Did you try this with a single point calibration though? That is the only easy way to eliminate the effect on averaging methods. If Audyssey decided not to fix something due to variations between the different positions, it'll appear as if it missed something that could be corrected when in fact it was intentional. Unless you rule out the measurement locations and averaging methodology, you don't really have any proof to your claim, which I find quite odd - If Audyssey couldn't correct something the first time around, why would adding a peak/dip in the target curve make it correct it? At least according to how Audyssey is expected to work, getting that extra correction with modifying the target curve will only correct things that Audyssey could correct, but decided not to, and you set the target curve to bypass Audyssey's decisions. If I'm right, then it's probably just better to revise your mic positions when running Audyssey calibrations. If you have the app you can probably try various combinations of positions relatively easily, and see the effect.
I don't see where you posted results that were specifically titled as single point Audyssey calibration compared to a single-point REW sweep?
Also you'd need to make sure the difference isn't purely because of a difference in the microphones or their positions even with just a single point.
Tough crowd here. Alright I just did a single point calibration experiment, Audyssey on/off and with/without REW correction. Front speakers only, subwoofer disabled. Receiver is Denon X3600, speakers are Philharmonic BMR v2s.

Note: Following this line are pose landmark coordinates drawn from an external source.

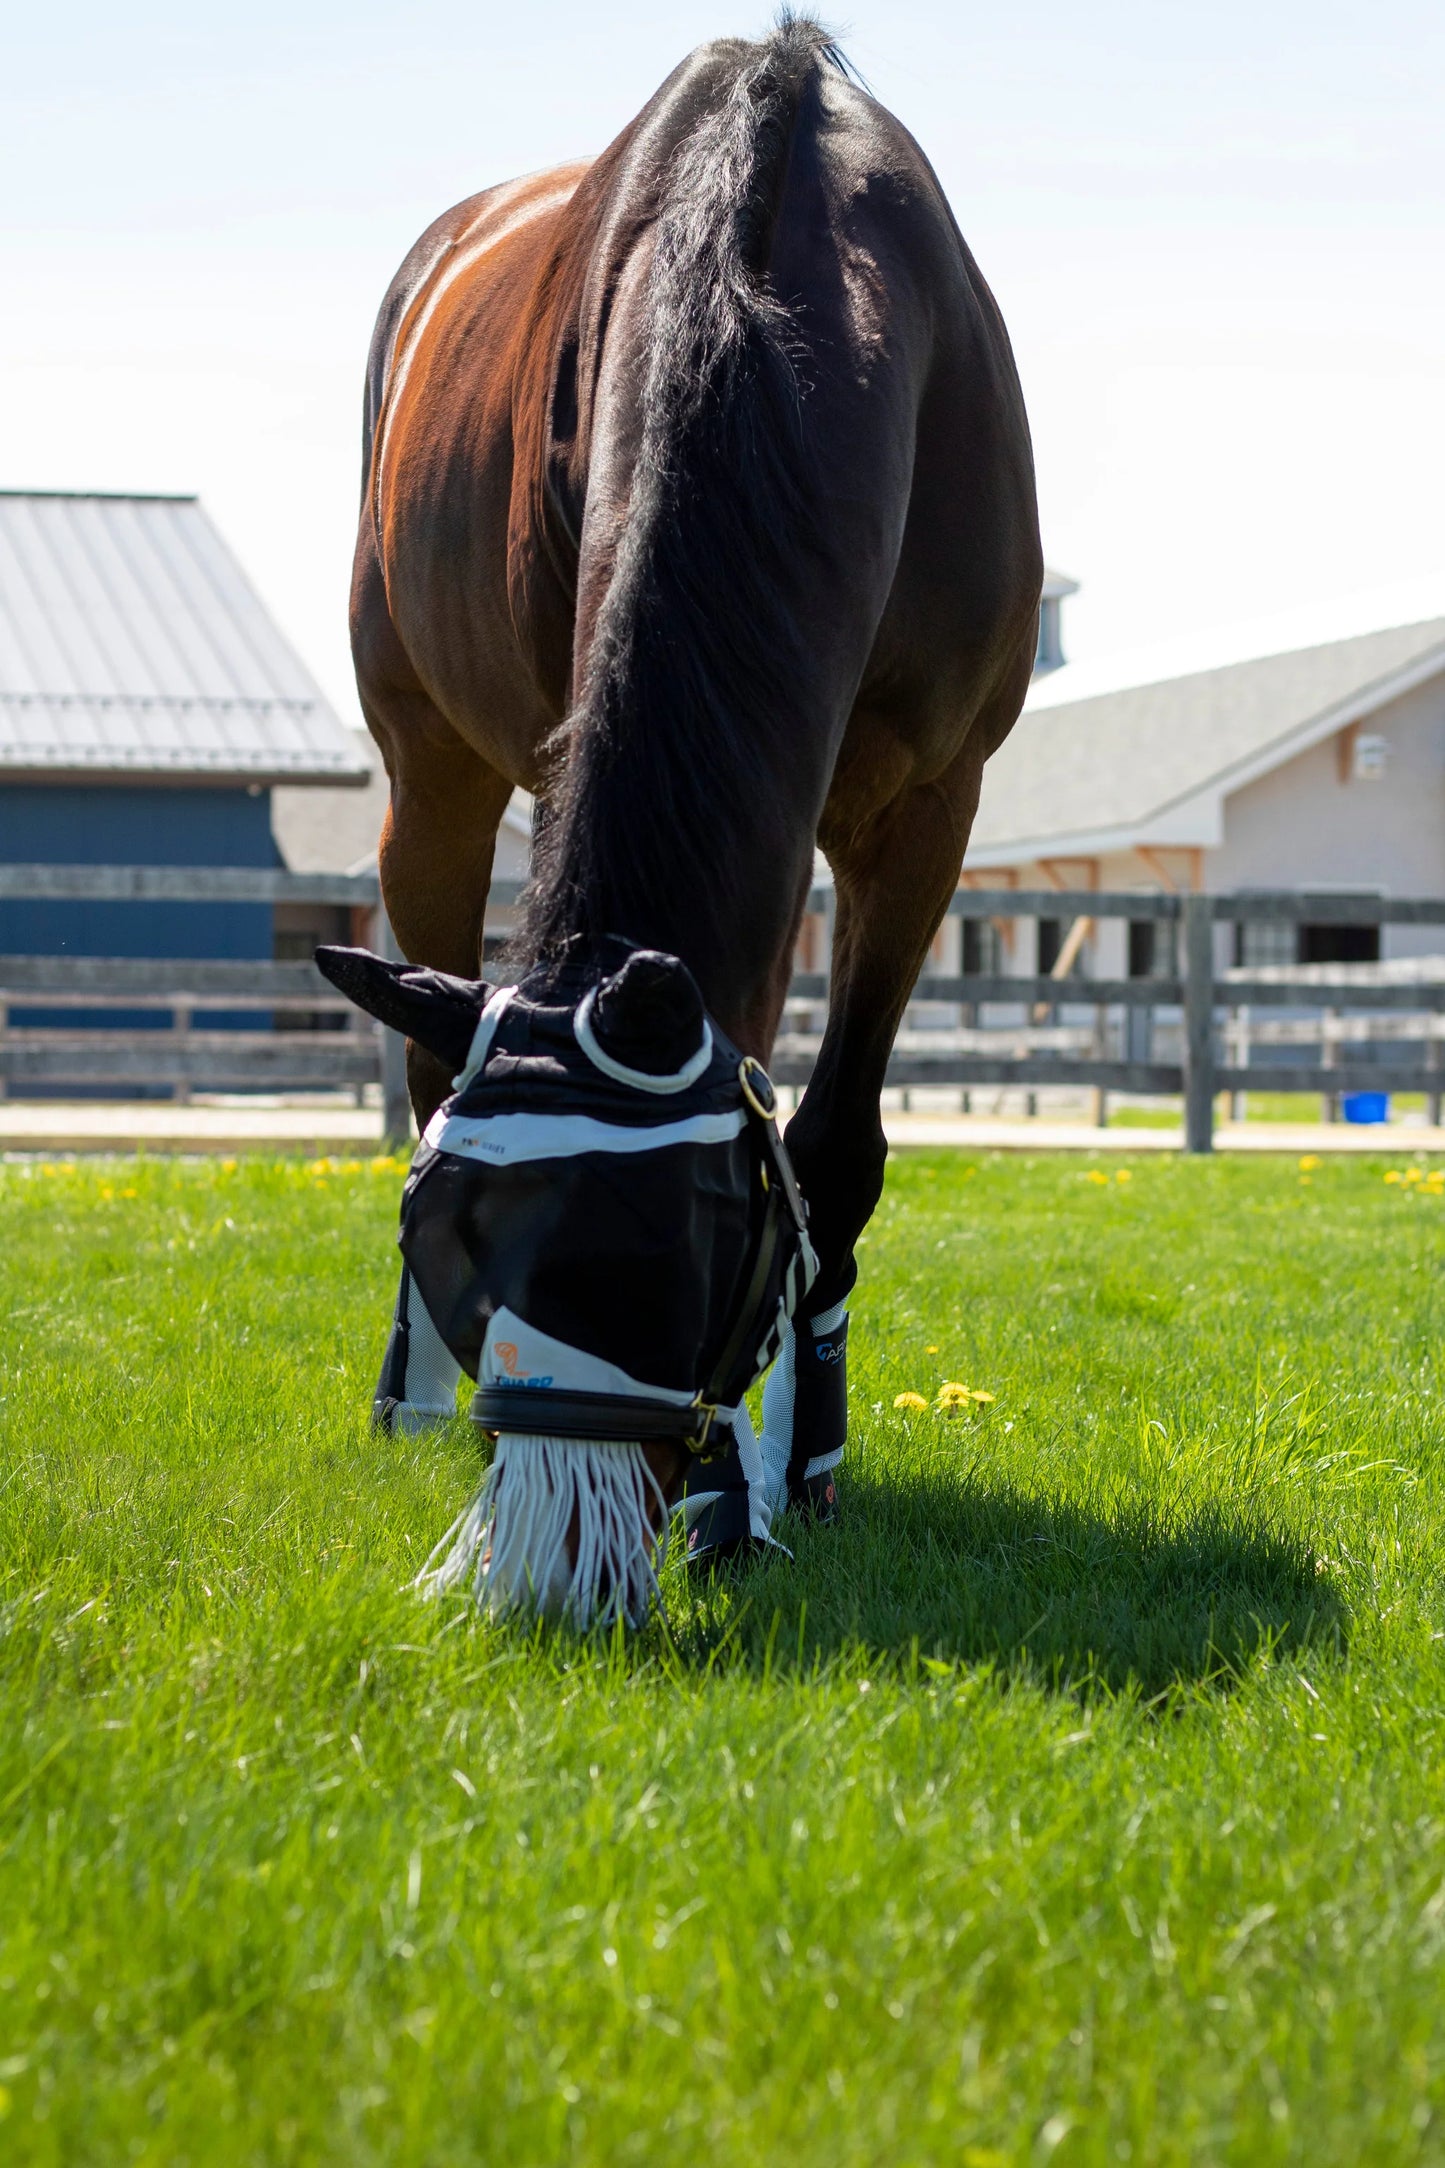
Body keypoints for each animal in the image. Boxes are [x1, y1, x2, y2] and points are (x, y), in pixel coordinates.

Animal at [336, 17, 1042, 1623]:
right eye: (450, 1245)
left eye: (677, 1260)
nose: (553, 1575)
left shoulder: (928, 809)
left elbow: (832, 1145)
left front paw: (801, 1468)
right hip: (432, 770)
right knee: (425, 1044)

To start with, this is what the Audyssey mic looks like at the MLP position in my setup (the mics are pointing up, the camera angle shows it tilted). The UMIK-1 is right next to it for comparison (but not present during calibration). When I'm taking REW measurements, the UMIK-1 is placed confidently within 1 inch of the Audyssey mic position, and the Audyssey mic is removed from the setup (tripod remains for the sake of keeping things as consistent as possible).
Ok, so on to the measurements. Here I am looking at overall smoothness of the response and how well the left/right channel match (which impacts imaging). I tried to quantify the average left/right SPL error with linear and log weighting (the log weighting will weight bass mismatch more).
First we have the Audyssey off measurement, showing typical room effects and significant bass frequency mismatch:
Next we have the Audyssey measurement, showing great improvement of bass modes and significant improvements to left/right channel matching. However, strangely there is a high frequency rise and some peaks/valleys in the mid/high freq response. In the MultEQ-X "Design Target Curve" tab, I have "Theater high frequency roll-off 1" enabled, so it's very strange I'm getting this rise. I've run probably a couple dozen calibrations with different configurations and speakers, and I've always seen this post measurement. I
suspect my Audyssey microphone is not well calibrated. I have ordered a calibrated Audyssey microphone so I can determine if that's the issue (will check this weekend). I do not believe my UMIK-1 is miscalibrated; I've tested it against a different UMIK-1 and they matched well (and I am using the 90 deg cal file).
Below is the Audyssey correction after putting in filters from REW. The target curve I used here was a flat response for a "bass limited speaker" with a 6 dB/oct roll-off at 30 Hz. This provides additional smoothening of the response, and some more improvements in left/right matching for higher frequencies.
So my conclusions are that Audyssey is (1) trying to achieve some strange non-flat target curve, which may be a microphone problem, and (2) there is some potential correction left on the table that Audyssey could correct, but doesn't.